• [Given request A] In the passage on yakimeshi fried rice, what does the name "yakimeshi" translate as?

Yakimeshi fried rice is the Japanese version of fried rice. It translates as pan-fried rice.

It is made with short-grain rice, seasoned meat, and egg. While many professional chefs prepare the dish in a teppan, it can also be made in a frying pan at home.

Yakimeshi fried leftover rice

If you are thinking of cooking up some yakimeshi fried rice for your guests, this article will give you some great recipe ideas. I’ll also dive into pairing suggestions to make a complete meal with yakimeshi.

For a bit of background, I’ll explain the origins of yakimeshi fried rice, and how it differs from other Asian fried rice recipes.

Let’s start with a basic, but delicious, Yakimeshi fried rice recipe!

• [Exercise material]

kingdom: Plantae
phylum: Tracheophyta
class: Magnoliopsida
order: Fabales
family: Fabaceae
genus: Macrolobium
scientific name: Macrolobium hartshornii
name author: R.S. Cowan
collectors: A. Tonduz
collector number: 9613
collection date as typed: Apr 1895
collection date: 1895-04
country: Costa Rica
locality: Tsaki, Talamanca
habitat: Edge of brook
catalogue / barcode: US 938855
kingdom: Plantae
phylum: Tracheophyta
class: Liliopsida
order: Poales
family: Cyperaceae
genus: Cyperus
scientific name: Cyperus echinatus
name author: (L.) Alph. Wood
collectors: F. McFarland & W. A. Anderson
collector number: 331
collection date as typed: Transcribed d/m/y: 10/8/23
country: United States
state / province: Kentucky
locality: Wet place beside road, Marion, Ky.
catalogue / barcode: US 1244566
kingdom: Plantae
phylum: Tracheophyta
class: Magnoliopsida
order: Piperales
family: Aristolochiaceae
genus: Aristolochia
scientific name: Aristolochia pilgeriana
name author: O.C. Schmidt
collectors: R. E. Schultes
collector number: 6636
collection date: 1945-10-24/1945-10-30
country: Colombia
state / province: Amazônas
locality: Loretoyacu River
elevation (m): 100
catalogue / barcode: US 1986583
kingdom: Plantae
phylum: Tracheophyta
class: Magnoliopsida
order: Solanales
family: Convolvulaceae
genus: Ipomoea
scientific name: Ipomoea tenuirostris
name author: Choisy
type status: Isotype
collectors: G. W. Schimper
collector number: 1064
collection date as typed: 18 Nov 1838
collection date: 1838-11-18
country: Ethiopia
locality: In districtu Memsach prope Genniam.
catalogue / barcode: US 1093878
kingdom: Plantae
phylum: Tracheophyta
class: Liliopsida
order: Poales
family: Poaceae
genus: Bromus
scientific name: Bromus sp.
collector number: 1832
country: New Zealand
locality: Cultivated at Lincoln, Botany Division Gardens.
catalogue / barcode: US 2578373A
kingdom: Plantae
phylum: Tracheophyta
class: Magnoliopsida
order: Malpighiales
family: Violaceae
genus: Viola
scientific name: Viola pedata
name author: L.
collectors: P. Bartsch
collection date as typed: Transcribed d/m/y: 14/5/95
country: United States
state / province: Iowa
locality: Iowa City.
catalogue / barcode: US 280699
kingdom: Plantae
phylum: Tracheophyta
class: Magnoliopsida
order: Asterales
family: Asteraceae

• [Given request B] Copy the records exactly, starting at the line that contains "order: Fabales" and ending after the line that contains "collector number: 1064".

• [Full answer A] Pan-fried rice.

• [Full answer B]
order: Fabales
family: Fabaceae
genus: Macrolobium
scientific name: Macrolobium hartshornii
name author: R.S. Cowan
collectors: A. Tonduz
collector number: 9613
collection date as typed: Apr 1895
collection date: 1895-04
country: Costa Rica
locality: Tsaki, Talamanca
habitat: Edge of brook
catalogue / barcode: US 938855
kingdom: Plantae
phylum: Tracheophyta
class: Liliopsida
order: Poales
family: Cyperaceae
genus: Cyperus
scientific name: Cyperus echinatus
name author: (L.) Alph. Wood
collectors: F. McFarland & W. A. Anderson
collector number: 331
collection date as typed: Transcribed d/m/y: 10/8/23
country: United States
state / province: Kentucky
locality: Wet place beside road, Marion, Ky.
catalogue / barcode: US 1244566
kingdom: Plantae
phylum: Tracheophyta
class: Magnoliopsida
order: Piperales
family: Aristolochiaceae
genus: Aristolochia
scientific name: Aristolochia pilgeriana
name author: O.C. Schmidt
collectors: R. E. Schultes
collector number: 6636
collection date: 1945-10-24/1945-10-30
country: Colombia
state / province: Amazônas
locality: Loretoyacu River
elevation (m): 100
catalogue / barcode: US 1986583
kingdom: Plantae
phylum: Tracheophyta
class: Magnoliopsida
order: Solanales
family: Convolvulaceae
genus: Ipomoea
scientific name: Ipomoea tenuirostris
name author: Choisy
type status: Isotype
collectors: G. W. Schimper
collector number: 1064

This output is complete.